New-York Journal (June 18, 1772).

The same day that Bicker’s advertisement ran in the Massachusetts Spy, Nesbitt Deane once again inserted his advertisement for hats in the New-York Journal.  Both the appeals he made to customers and the image that accompanied the notice were more sophisticated.  Deane trumpeted that he made hats “to exceed in Fineness, Cut, Colour and Cock.”  In addition, he devised a means “to turn rain, and prevent the Sweat of the Head damaging the crown.”  Prospective customers would not find that feature in other hats, Deane asserted, because he invented “a Method peculiar to himself. He also gave a discount to retailers who bought in volume, offering “Encouragement to those who buy to sell again.”  Like Bicker, Deane acknowledged his existing customers and asked them to promote his hats.  “Such Gentry and others, who have experienced his Ability, ’tis hoped will recommend.”  The image at the top of Deane’s advertisement included both a tricorne hat and a banner with his name.  Rococo flourishes further enhanced that image.

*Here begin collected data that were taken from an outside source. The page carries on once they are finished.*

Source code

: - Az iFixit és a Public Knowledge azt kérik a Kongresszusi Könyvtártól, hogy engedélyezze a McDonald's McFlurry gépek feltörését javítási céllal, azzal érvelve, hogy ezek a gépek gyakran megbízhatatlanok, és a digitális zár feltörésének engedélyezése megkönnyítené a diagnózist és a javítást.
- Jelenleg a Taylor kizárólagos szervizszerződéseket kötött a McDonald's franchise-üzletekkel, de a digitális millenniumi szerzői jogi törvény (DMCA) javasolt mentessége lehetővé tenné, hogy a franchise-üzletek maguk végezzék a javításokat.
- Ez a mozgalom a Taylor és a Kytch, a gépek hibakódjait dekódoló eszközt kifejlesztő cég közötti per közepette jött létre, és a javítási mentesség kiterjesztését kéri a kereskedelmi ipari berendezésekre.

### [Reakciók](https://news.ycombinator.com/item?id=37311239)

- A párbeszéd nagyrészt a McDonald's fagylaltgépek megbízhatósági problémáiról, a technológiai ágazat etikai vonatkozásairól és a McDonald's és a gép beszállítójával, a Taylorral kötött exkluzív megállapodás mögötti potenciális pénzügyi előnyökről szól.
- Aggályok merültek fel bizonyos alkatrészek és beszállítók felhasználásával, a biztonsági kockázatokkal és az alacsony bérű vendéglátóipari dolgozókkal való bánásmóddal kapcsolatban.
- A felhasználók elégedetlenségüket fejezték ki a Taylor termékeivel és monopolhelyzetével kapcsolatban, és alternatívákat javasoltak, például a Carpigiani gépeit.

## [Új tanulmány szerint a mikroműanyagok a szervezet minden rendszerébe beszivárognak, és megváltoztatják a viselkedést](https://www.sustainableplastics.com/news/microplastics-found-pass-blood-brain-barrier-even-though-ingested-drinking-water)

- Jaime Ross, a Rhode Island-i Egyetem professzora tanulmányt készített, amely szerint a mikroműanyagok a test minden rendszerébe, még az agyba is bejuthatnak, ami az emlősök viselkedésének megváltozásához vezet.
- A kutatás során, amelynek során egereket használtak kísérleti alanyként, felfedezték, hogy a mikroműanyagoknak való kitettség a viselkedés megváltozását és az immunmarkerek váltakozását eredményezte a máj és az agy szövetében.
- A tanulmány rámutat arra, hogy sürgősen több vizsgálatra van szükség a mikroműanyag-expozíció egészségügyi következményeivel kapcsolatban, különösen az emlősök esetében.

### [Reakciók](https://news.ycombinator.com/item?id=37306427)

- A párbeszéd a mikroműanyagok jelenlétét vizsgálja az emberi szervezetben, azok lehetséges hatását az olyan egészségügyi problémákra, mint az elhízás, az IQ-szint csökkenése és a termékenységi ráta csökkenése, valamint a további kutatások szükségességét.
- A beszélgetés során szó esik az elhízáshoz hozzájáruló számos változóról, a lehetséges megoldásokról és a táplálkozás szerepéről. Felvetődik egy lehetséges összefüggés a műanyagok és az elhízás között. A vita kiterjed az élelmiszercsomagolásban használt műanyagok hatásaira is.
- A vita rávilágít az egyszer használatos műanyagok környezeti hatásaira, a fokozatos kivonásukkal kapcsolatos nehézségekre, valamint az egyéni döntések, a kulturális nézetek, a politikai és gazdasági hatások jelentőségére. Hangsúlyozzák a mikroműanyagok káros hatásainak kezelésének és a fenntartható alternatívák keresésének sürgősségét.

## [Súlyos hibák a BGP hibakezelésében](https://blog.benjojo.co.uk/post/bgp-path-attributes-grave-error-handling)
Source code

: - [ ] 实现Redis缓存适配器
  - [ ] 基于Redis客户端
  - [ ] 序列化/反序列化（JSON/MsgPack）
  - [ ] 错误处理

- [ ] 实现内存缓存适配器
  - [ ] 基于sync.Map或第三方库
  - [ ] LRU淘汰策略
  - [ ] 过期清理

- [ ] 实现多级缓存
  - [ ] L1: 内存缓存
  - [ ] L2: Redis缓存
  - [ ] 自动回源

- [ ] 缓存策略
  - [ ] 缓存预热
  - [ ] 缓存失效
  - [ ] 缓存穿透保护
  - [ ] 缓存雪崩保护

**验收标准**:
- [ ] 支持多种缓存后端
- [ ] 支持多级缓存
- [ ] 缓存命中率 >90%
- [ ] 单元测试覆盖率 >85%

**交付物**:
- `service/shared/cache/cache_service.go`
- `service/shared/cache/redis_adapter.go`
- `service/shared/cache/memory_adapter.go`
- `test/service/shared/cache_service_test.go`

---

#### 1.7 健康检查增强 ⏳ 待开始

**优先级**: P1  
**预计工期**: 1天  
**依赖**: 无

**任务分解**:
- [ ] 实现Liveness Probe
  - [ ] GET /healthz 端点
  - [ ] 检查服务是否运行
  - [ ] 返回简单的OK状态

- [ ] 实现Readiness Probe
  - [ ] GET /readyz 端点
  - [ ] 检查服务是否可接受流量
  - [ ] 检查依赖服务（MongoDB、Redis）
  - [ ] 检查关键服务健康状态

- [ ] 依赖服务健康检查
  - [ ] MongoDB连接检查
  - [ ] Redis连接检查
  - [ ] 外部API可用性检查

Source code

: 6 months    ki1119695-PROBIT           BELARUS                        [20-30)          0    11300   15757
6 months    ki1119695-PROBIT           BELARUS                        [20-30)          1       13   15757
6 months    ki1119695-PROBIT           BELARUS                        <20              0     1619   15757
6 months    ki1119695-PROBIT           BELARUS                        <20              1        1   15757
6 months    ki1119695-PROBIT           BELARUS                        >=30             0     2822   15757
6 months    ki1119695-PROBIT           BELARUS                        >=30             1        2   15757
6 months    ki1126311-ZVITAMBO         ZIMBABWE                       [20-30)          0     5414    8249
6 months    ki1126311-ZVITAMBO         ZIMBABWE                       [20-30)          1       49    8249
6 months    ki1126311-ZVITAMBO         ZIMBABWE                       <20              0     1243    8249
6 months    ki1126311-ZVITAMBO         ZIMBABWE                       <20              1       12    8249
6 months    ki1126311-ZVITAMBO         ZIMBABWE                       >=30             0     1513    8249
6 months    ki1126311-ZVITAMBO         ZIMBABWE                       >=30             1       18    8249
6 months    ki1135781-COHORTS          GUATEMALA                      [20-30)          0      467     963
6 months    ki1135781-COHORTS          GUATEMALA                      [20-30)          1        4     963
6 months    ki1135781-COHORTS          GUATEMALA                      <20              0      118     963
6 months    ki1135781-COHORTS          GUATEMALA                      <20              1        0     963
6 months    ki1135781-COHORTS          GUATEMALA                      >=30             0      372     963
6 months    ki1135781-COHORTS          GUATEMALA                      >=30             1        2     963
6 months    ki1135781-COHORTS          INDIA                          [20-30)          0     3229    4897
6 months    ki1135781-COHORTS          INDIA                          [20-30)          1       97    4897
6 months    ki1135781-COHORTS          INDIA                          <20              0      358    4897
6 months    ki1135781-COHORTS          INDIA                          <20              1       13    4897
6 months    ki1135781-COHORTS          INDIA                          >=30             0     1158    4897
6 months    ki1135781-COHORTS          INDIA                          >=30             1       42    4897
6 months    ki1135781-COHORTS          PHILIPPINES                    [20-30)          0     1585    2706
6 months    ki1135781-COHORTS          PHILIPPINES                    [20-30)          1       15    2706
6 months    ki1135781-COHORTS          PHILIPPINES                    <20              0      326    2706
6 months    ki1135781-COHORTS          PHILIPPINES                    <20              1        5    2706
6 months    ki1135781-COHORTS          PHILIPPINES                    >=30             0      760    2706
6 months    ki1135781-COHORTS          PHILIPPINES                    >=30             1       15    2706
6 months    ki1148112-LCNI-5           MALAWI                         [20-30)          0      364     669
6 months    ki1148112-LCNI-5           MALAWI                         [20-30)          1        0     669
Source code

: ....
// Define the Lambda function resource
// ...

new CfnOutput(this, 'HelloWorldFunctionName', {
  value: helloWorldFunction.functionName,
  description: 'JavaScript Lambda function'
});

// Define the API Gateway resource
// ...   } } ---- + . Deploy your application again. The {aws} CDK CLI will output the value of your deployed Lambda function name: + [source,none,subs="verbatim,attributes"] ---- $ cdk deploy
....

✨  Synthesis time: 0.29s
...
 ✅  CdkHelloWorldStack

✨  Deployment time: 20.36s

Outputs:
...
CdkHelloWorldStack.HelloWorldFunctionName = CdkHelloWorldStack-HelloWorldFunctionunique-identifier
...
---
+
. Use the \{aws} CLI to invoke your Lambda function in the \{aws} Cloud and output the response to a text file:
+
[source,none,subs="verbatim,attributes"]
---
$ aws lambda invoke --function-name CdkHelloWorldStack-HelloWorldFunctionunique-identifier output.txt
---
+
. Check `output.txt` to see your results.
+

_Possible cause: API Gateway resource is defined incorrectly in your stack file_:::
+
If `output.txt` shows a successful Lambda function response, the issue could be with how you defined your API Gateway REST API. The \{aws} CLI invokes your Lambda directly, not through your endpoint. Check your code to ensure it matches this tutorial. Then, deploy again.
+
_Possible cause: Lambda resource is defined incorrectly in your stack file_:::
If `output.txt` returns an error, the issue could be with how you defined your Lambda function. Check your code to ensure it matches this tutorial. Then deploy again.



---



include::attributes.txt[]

Bicker did not deploy as many appeals as Deane in his effort to entice consumers to purchase his hats, but including an image in his advertisement distinguished it from most others in the Massachusetts Spy.  Relatively few advertisements published in the eighteenth-century newspapers featured images of any sort.  Did including images give advertisers an advantage?  Deane apparently thought so.  By the time Bicker placed his notice, Deane had been running his advertisement for nearly a year.  He likely would not have inserted it in the New-York Journal so many times if he did not believe he received a return on his investment.